– Ну что же, ваш расчёт оказался верным, сударь, – холодный и обыденный тон Марии лишил их беседу остатка незримого флёра доверительности. Отвернувшись к окну, она всматривалась в туманно-голубое небо. Казалось, будто бы она и вовсе забыла о дерзком паже и о том, где находилась, мысленно направившись в сторону северных горных перевалов, туда, где простирались земли неведомого и чужого ей французского королевства.
– Вы говорите, что разглядели во мне ту, чья жизнь имеет значение для судьбы целой династии? Как долго вы смотрели в моё лицо, сударь? И как вы посмели смотреть на меня?!
Не ожидавший, что юная Мария Медичи будет настолько разгневана из-за его признаний, Ранье упал на одно колено и повинно склонил голову. Обернувшись, чтобы смерить его гордым и уничижительным взглядом, Мария увидела только подрагивающие плечи.
– Встаньте! – приказала она и с усмешкой отвернулась.
– Простите меня, ваша милость! Я сказал вам правду. Но не всю. Я знаю обо всём со слов моего деда. Он был учеником самого Теофилуса, астролога из Пизы. Он присутствовал при составлении натальных карт многих именитых домов. И его даже приглашали в дом Сфорца! Он был там, когда их личного астролога вызвали во Флоренцию по случаю рождения дочери… Вашего рождения, моя госпожа. Мой дед составлял черновые расчёты в вашей натальной карте. И он запомнил её. Прошлым летом он вернулся в дом моего отца и велел ему снабдить меня деньгами для того, чтобы я мог отправиться на службу. Отец выправил для меня рекомендации к Великому герцогу. А по дороге из Ла Гонды дед рассказал мне о том, что астролог скрыл при чтении вашей натальной карты.
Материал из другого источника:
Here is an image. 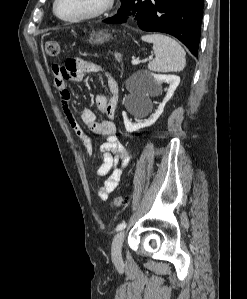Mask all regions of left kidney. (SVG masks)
Here are the masks:
<instances>
[{
    "label": "left kidney",
    "instance_id": "5707ae66",
    "mask_svg": "<svg viewBox=\"0 0 247 299\" xmlns=\"http://www.w3.org/2000/svg\"><path fill=\"white\" fill-rule=\"evenodd\" d=\"M167 83L169 85L166 96L164 97L162 103L159 105L158 109L153 113L148 119L143 121L132 123L131 120L124 116V125L127 132L138 131L141 128L151 126L156 122L159 116L163 113L164 107L169 99L173 96L174 91L180 83V77L177 75H158L153 74L147 77V91L143 92L138 96V99L135 101L133 107L130 109L131 113L135 116H141L145 113L148 106V101L143 100V98L149 97L150 94L155 93L162 83Z\"/></svg>",
    "mask_w": 247,
    "mask_h": 299
}]
</instances>
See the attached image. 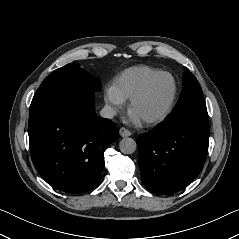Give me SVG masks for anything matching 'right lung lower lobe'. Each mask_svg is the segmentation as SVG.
<instances>
[{
  "label": "right lung lower lobe",
  "instance_id": "1",
  "mask_svg": "<svg viewBox=\"0 0 239 239\" xmlns=\"http://www.w3.org/2000/svg\"><path fill=\"white\" fill-rule=\"evenodd\" d=\"M118 128L96 115L94 93L85 87L55 92L29 111L33 164L51 186L66 193L91 190L104 168V151Z\"/></svg>",
  "mask_w": 239,
  "mask_h": 239
}]
</instances>
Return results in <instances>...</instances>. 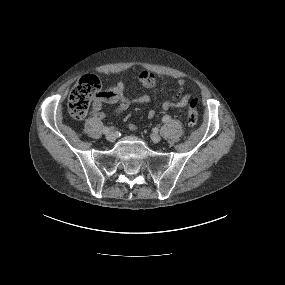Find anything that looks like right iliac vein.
Segmentation results:
<instances>
[{
  "label": "right iliac vein",
  "mask_w": 285,
  "mask_h": 285,
  "mask_svg": "<svg viewBox=\"0 0 285 285\" xmlns=\"http://www.w3.org/2000/svg\"><path fill=\"white\" fill-rule=\"evenodd\" d=\"M106 139L109 141V142H114L115 139H116V134L114 132H109L107 133L106 135Z\"/></svg>",
  "instance_id": "right-iliac-vein-1"
}]
</instances>
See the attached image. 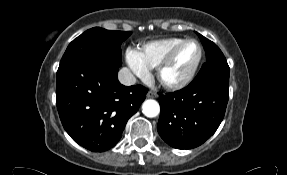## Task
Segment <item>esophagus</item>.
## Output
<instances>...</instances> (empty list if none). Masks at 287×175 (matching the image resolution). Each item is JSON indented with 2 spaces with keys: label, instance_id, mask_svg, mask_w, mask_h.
Segmentation results:
<instances>
[{
  "label": "esophagus",
  "instance_id": "obj_1",
  "mask_svg": "<svg viewBox=\"0 0 287 175\" xmlns=\"http://www.w3.org/2000/svg\"><path fill=\"white\" fill-rule=\"evenodd\" d=\"M147 97H148V98H157V97H158V94H157L156 92H154V91H149V92L147 93Z\"/></svg>",
  "mask_w": 287,
  "mask_h": 175
}]
</instances>
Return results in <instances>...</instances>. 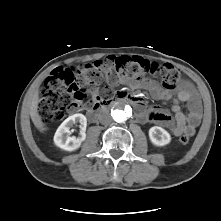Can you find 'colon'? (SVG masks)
<instances>
[{
    "mask_svg": "<svg viewBox=\"0 0 221 221\" xmlns=\"http://www.w3.org/2000/svg\"><path fill=\"white\" fill-rule=\"evenodd\" d=\"M123 72L134 81H143L151 75L160 77L163 87L173 89L183 77V72L171 64L151 63L138 57H108L85 64L79 68L57 67L46 78L41 91L38 114L44 126L64 119L66 112L77 109L104 76L105 71ZM112 90L106 91L111 95ZM189 134L179 142L186 144Z\"/></svg>",
    "mask_w": 221,
    "mask_h": 221,
    "instance_id": "5ec220e1",
    "label": "colon"
}]
</instances>
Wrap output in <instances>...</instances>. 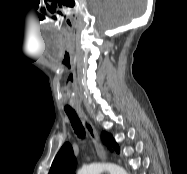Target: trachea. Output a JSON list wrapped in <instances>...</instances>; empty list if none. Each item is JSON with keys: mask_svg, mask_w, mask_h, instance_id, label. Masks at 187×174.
Returning a JSON list of instances; mask_svg holds the SVG:
<instances>
[{"mask_svg": "<svg viewBox=\"0 0 187 174\" xmlns=\"http://www.w3.org/2000/svg\"><path fill=\"white\" fill-rule=\"evenodd\" d=\"M65 112L70 119V122L72 124L75 133L78 135L79 138H84L85 130L76 112L73 109H68V108L65 109Z\"/></svg>", "mask_w": 187, "mask_h": 174, "instance_id": "1", "label": "trachea"}]
</instances>
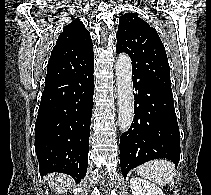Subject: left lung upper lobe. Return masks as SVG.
<instances>
[{
    "label": "left lung upper lobe",
    "mask_w": 211,
    "mask_h": 195,
    "mask_svg": "<svg viewBox=\"0 0 211 195\" xmlns=\"http://www.w3.org/2000/svg\"><path fill=\"white\" fill-rule=\"evenodd\" d=\"M116 51L127 53L132 73L141 76L167 95H172L170 68L164 45L156 30L137 16H121L117 31Z\"/></svg>",
    "instance_id": "1"
}]
</instances>
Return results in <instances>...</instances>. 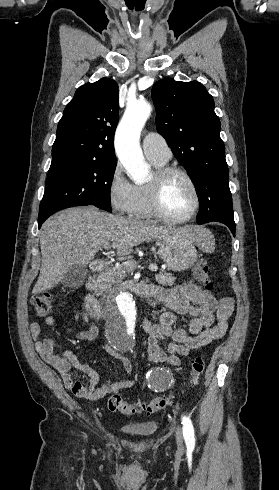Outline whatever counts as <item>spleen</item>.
Returning a JSON list of instances; mask_svg holds the SVG:
<instances>
[{
	"instance_id": "obj_1",
	"label": "spleen",
	"mask_w": 279,
	"mask_h": 490,
	"mask_svg": "<svg viewBox=\"0 0 279 490\" xmlns=\"http://www.w3.org/2000/svg\"><path fill=\"white\" fill-rule=\"evenodd\" d=\"M200 238V250H202V252H207V254L214 252L215 244L213 236H211V232L206 230V228H202Z\"/></svg>"
}]
</instances>
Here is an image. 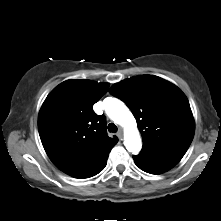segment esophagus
<instances>
[{
  "label": "esophagus",
  "mask_w": 221,
  "mask_h": 221,
  "mask_svg": "<svg viewBox=\"0 0 221 221\" xmlns=\"http://www.w3.org/2000/svg\"><path fill=\"white\" fill-rule=\"evenodd\" d=\"M117 136H118V138H119L120 140H122V137H123V130H122V129H120V130L118 131Z\"/></svg>",
  "instance_id": "1"
}]
</instances>
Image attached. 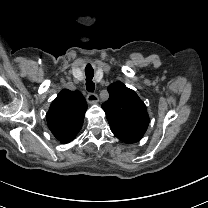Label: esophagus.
Segmentation results:
<instances>
[{"mask_svg": "<svg viewBox=\"0 0 208 208\" xmlns=\"http://www.w3.org/2000/svg\"><path fill=\"white\" fill-rule=\"evenodd\" d=\"M99 101V97L96 94L90 93L87 95V102L89 104H96Z\"/></svg>", "mask_w": 208, "mask_h": 208, "instance_id": "esophagus-1", "label": "esophagus"}]
</instances>
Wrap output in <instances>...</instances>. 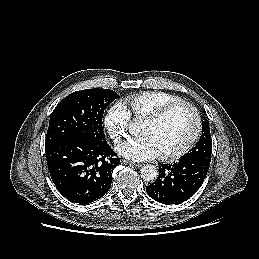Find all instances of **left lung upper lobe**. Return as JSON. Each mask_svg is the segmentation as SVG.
Here are the masks:
<instances>
[{"mask_svg":"<svg viewBox=\"0 0 259 259\" xmlns=\"http://www.w3.org/2000/svg\"><path fill=\"white\" fill-rule=\"evenodd\" d=\"M211 148H212V140L210 135V128L208 120L203 121L202 126V135L200 140L196 144L195 147L192 148L190 152L186 155L191 156L197 159H201L210 163L211 160Z\"/></svg>","mask_w":259,"mask_h":259,"instance_id":"left-lung-upper-lobe-1","label":"left lung upper lobe"}]
</instances>
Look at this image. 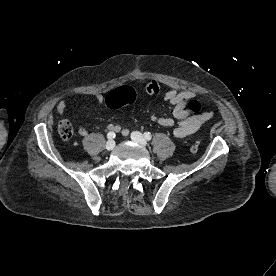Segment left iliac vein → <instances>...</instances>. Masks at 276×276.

– Фи, – фыркнула Мария, услышав в словах юноши слишком хорошо знакомые ей нотки отрепетированной и продуманной заранее лжи.
– Вы услышали достаточно, ваша милость, чтобы судить обо мне самом и о том, верить мне или нет, – со смиренным видом произнёс Ранье. – Я прошу позволить мне закончить мою речь.
– Так вы же всё равно договорите, позволю я вам или нет, – и Мария вскинула брови в ответ на очередную дерзость.
– Я не смею просить вас отослать прочь вашу служанку, – добавил Ранье, глядя исподлобья на Челесту, в праведном возмущении вздёрнувшую остренький подбородок. – Но пусть она пеняет на себя, если хоть одно слово, произнесённое мной только для ушей вашей милости, прозвучит за дверьми этой комнаты.